Depois do Pentecostes, estamos lançados no "tempo da Igreja". Para vos ajudar a aproveitar este tempo, sugerimos-vos que, nas próximas semanas, estudem mais especificamente os Atos dos Apóstolos, com a ajuda de São João Crisóstomo.

Em cerca de cinquenta homilias, São João Crisóstomo comenta, exorta e explica aos seus ouvintes este livro, que ele considera pouco conhecido e, no entanto, tão importante.

É uma oportunidade para voltarmos a descobrir a riqueza do ensinamento dos Padres da Igreja, que não perdeu nada da sua atualidade!

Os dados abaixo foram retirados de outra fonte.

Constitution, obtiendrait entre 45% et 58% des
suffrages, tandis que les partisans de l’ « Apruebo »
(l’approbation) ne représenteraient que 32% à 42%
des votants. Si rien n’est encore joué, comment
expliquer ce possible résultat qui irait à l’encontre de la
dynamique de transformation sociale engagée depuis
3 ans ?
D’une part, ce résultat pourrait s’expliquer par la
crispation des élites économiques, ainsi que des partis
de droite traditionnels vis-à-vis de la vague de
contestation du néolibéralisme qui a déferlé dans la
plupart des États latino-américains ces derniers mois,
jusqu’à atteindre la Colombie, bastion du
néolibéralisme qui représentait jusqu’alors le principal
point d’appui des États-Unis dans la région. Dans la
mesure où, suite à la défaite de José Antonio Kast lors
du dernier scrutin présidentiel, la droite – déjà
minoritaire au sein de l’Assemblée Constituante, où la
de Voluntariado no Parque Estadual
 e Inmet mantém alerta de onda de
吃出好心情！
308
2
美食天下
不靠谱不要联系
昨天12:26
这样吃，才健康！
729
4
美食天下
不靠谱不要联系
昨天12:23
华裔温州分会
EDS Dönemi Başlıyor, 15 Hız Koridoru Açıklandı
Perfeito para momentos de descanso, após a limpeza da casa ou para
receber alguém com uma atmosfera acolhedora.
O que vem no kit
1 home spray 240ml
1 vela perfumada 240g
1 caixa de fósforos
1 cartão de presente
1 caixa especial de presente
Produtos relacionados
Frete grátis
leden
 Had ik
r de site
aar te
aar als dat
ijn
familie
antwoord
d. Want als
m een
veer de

Hoje, extractos da sua 4ª homilia sobre os Atos dos Apóstolos, na qual São João Crisóstomo comenta a descida do Espírito Santo no dia de Pentecostes e a força da pregação de São Pedro que se seguiu ( Atos II, 1-2).

Homilia IV: O Pentecostes e a primeira pregação de São Pedro

 

I - Sobre o poder do Espírito Santo revelado no vento e no fogo

[...] "Quando se cumpriram os dias do Pentecostes", ou seja, não antes da solenidade, mas no próprio dia da festa, e convinha que a descida do Espírito Santo tivesse lugar num dia de festa, para que as testemunhas da morte de Jesus Cristo pudessem também ver este prodígio. "E, de repente, ouviu-se um som vindo do céu". [...]

Mas não era um barulho qualquer, "vinha do céu"; e como foi ouvido de repente, despertou a atenção dos discípulos. "E encheu toda a casa". Este é um símbolo do poder do Espírito Santo. Sejam atentos: são Lucas diz-nos que todos os discípulos estavam reunidos; de modo que todos acreditaram pelo testemunho dos seus sentidos e todos se tornaram testemunhas dignas de fé.

Mas aqui está uma nova maravilha, ainda mais espantosa. "E viram como que línguas de fogo que se dividiam". Não é sem razão que o escritor sagrado diz: "Como línguas". Ele quer evitar o erro daqueles que acreditam que o Espírito Santo é um elemento sensível; por isso diz: "como um fogo", e "como um vento". Não era, portanto, uma simples corrente de ar [...] e hoje, quando se trata de evangelizar o universo, ele vem como um fogo ardente. "E parou sobre cada um deles", ou seja, fixou-se e repousou sobre cada um deles, pois é esse o sentido do verbo parar . [...]

Observai também que não foi apenas para espantar os discípulos, mas também para os encher de graça, que o Espírito Santo se anunciou sob o duplo símbolo do vento e do fogo. É por isso que São Lucas acrescenta: "E todos ficaram cheios do Espírito Santo e começaram a falar em várias línguas, conforme o Espírito Santo lhes concedia o poder de falar". Este dom das línguas, inédito até então, era o único sinal das operações do Espírito divino, e era um testemunho suficiente. Mas o Espírito divino "parou em cada um deles"; [...].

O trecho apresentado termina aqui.